Neville Bawden, who’s been a member since he was 11 years old, says near the Cape at 70-100 metres depth there’s a good array of species – gurnard, groper, kingfish and terakihi, trevally, blue cod and even tuna.
Everyone’s welcome at the club, with many taking advantage of the facilities or entering the fishing competitions.
Observers are often amused and confused with the dozens of boat trailers bobbing about in the sea. What they’re seeing is a classic Kiwi innovation that resolved the perennial problem of launching boats in the choppy, steep, gravelly foreshore which damaged hulls and motors.

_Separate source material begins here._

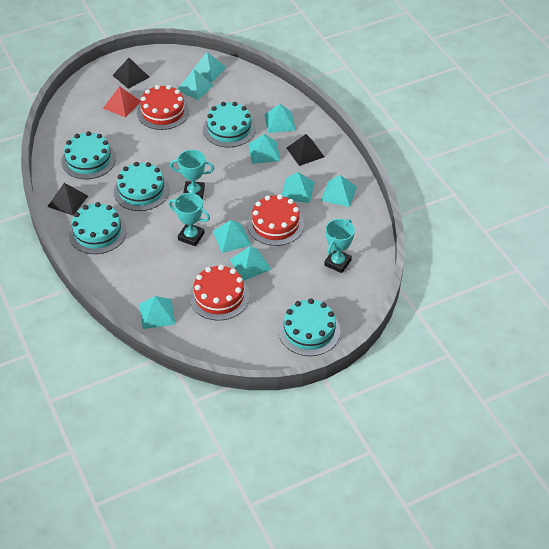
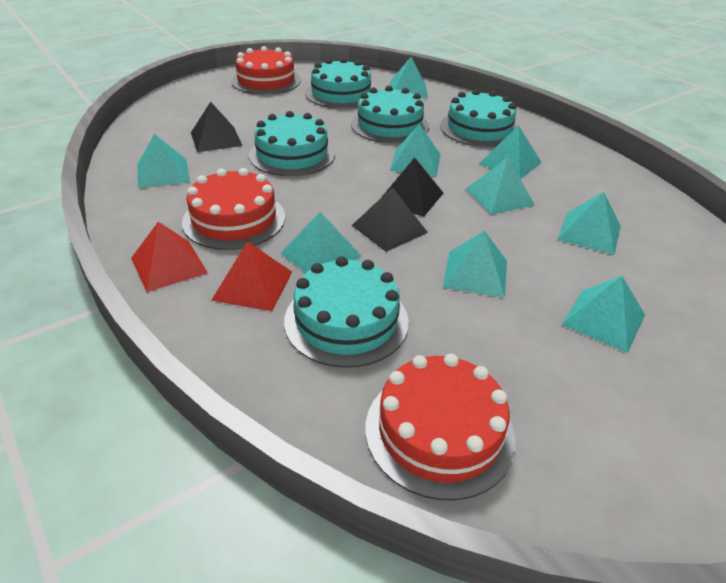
red pyramid: [103,86,140,117] = 1 -> [131,222,208,292] [211,241,292,311] = 2
turquoise trophy: [169,193,210,246] [170,150,215,200] [324,219,355,273] = 3 -> none = 0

In the late 1960s regular camper and fisherman Fred Hickey put larger wheels on his boat trailer and made a cradle and polystyrene floats so it could be ‘parked’ 200 metres out to sea, then winched ashore after a day’s fishing.
At first many of the locals thought he was crazy, but it proved so successful that nearly every boat in the Clifton Marine Club soon converted to the system.
After ad hoc efforts were made to protect access to the camp and club and the loss of three roads, a more serious rock revetment was built between 2016-2018 as part of a wider plan for a more attractive end point to the popular coastal destination.
It’s a relief, says Bawden, to see the road finally protected but a shame it wasn’t done two years ago, “we would still have another 20 camp sites left”.
While positive about growth and development, he says the Cape Coast is still “in a kind of limbo” waiting for further positive action following four years of joint council coastal hazard meetings.
A clear plan to protect the area would make a huge social impact, says Bawden, a long-time resident of Te Awanga. “I still have nightmares about what might happen if they don’t agree to do something … I’ve got everything tied up here.”
An action plan before Hastings Council now promises to prioritise protection where that’s deemed practical and affordable.
Otherwise, erosion will not only undermine more properties, infrastructure and parts of the cycle track, but the confidence of local residents and businesses as well, with visitor dollars seriously declining.
If coastal protection and beach crest maintenance is actioned, the Cape Coast could confidently continue its trajectory as “a jewel in the crown” to quote Hastings mayor Sandra Hazlehurst, as a location that gives Hawke’s Bay a literal edge.